In a strange twist on the debate about online digital media piracy, Megaupload boasted high-profile support from celebrities, musicians and others creating the content being pirated. Before the shutdown, Megaupload had endorsements from Alicia Keys, Kanye West and others.
Sites such as Megaupload, Rapidshare and Mediafire are promoted as easy ways to legitimately transfer large files from one computer to another or between two users. Media companies have long claimed the legitimate file sharing just concealed the fact that it was abetting widespread piracy.
Megaupload.com had 50 million visitors daily and accounted for 4 percent of all Internet traffic, according to the indictment. According to a recent report from Palo Alto Networks that analyzed 1,636 enterprises to determine what kinds of applications were running on their networks, Megaupload was found on 57 percent of the organizations in the study. While significantly fewer organizations ran Megaupload, as opposed to Dropbox, Megaupload consumed 20,405GB of bandwidth, compared with Dropbox’s 17,573GB, the report found.
Federal investigators managed to obtain emails and other correspondence among the defendants to show they were aware Megaupload contained unauthorized content. In an email from February 2011, three of the defendants discussed an article on how to stop the government from seizing domain names, the indictment said.

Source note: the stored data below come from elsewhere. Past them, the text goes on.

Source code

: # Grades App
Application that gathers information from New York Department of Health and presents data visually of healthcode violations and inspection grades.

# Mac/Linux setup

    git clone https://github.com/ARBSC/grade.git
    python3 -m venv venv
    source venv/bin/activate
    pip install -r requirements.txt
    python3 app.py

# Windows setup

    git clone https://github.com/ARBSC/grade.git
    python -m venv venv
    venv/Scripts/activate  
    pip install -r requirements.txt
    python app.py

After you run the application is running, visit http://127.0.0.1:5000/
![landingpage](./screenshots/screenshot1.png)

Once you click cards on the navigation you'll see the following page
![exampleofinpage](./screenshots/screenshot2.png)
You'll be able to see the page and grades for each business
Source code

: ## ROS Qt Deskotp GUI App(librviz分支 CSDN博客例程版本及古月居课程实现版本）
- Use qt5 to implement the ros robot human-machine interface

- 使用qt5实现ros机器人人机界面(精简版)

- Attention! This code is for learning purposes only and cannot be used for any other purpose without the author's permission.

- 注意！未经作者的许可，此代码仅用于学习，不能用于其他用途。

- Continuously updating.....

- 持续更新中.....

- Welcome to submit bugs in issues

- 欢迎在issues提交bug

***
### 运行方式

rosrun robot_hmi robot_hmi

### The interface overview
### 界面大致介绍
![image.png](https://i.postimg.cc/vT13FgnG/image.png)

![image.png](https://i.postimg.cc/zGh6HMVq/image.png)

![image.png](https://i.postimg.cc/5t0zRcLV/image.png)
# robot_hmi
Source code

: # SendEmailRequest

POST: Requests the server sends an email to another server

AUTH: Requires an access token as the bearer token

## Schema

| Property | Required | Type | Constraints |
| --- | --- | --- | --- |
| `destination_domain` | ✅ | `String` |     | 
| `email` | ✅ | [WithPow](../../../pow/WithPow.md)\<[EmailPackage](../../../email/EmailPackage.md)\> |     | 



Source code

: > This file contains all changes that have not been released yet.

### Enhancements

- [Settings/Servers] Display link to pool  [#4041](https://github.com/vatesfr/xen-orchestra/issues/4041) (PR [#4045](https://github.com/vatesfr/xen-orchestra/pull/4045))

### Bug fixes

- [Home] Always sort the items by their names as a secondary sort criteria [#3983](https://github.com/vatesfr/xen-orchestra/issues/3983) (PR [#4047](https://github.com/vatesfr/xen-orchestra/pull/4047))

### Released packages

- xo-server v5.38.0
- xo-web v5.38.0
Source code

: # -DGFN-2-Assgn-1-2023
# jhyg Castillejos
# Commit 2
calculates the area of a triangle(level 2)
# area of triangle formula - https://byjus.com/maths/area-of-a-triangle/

The arrests and site shutdown came immediately after the widespread Internet strike on Jan. 18, when thousands of sites, including Wikipedia, went dark in protest against the Stop Online Piracy Act (SOPA) and the Protect IP Act (PIPA). Other sites, such as Google and Mozilla, highlighted their opposition to the bills by graphically altering their sites and encouraging users to sign petitions. On the Google site, there was a broad black band obscuring the Google logo signifying its belief that the proposed legislation would impose censorship on the Internet.
If passed, SOPA and PIPA would force Internet service providers, ad networks and search providers to block access to “offending” sites like Megaupload. If SOPA and PIPA had been law, the Megaupload shutdown would have proceeded without having to involve the FBI, since a court order was all that would be necessary.
Opponents fear that the proposed laws’ broad provisions could result in legitimate sites being taken down while not affecting online piracy.